Stated goal: Switch each "locality" in the lines below to "site", and leave everything else as it is.

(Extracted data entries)
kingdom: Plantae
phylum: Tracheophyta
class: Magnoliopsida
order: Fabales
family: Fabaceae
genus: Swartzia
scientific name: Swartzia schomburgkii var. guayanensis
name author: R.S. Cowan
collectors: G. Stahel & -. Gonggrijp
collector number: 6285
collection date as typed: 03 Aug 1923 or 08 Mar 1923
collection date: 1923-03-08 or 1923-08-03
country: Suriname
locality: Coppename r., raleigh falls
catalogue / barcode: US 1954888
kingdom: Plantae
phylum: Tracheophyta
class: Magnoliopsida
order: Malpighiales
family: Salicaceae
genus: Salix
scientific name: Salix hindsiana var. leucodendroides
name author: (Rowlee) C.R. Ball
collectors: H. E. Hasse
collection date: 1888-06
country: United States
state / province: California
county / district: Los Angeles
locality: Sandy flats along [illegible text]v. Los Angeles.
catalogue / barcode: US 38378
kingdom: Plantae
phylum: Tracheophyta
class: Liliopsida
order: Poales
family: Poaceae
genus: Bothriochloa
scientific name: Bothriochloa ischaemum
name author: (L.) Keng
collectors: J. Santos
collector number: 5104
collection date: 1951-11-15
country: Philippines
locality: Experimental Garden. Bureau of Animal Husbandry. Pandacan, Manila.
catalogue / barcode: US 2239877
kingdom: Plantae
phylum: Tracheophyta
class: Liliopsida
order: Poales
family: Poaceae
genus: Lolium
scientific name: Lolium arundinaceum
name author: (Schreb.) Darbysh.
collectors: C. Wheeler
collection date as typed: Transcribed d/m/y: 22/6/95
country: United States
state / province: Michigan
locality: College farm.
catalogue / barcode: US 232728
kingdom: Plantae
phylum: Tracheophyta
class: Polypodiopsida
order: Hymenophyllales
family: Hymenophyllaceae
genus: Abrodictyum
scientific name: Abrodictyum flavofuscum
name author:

Task output:
kingdom: Plantae
phylum: Tracheophyta
class: Magnoliopsida
order: Fabales
family: Fabaceae
genus: Swartzia
scientific name: Swartzia schomburgkii var. guayanensis
name author: R.S. Cowan
collectors: G. Stahel & -. Gonggrijp
collector number: 6285
collection date as typed: 03 Aug 1923 or 08 Mar 1923
collection date: 1923-03-08 or 1923-08-03
country: Suriname
site: Coppename r., raleigh falls
catalogue / barcode: US 1954888
kingdom: Plantae
phylum: Tracheophyta
class: Magnoliopsida
order: Malpighiales
family: Salicaceae
genus: Salix
scientific name: Salix hindsiana var. leucodendroides
name author: (Rowlee) C.R. Ball
collectors: H. E. Hasse
collection date: 1888-06
country: United States
state / province: California
county / district: Los Angeles
site: Sandy flats along [illegible text]v. Los Angeles.
catalogue / barcode: US 38378
kingdom: Plantae
phylum: Tracheophyta
class: Liliopsida
order: Poales
family: Poaceae
genus: Bothriochloa
scientific name: Bothriochloa ischaemum
name author: (L.) Keng
collectors: J. Santos
collector number: 5104
collection date: 1951-11-15
country: Philippines
site: Experimental Garden. Bureau of Animal Husbandry. Pandacan, Manila.
catalogue / barcode: US 2239877
kingdom: Plantae
phylum: Tracheophyta
class: Liliopsida
order: Poales
family: Poaceae
genus: Lolium
scientific name: Lolium arundinaceum
name author: (Schreb.) Darbysh.
collectors: C. Wheeler
collection date as typed: Transcribed d/m/y: 22/6/95
country: United States
state / province: Michigan
site: College farm.
catalogue / barcode: US 232728
kingdom: Plantae
phylum: Tracheophyta
class: Polypodiopsida
order: Hymenophyllales
family: Hymenophyllaceae
genus: Abrodictyum
scientific name: Abrodictyum flavofuscum
name author:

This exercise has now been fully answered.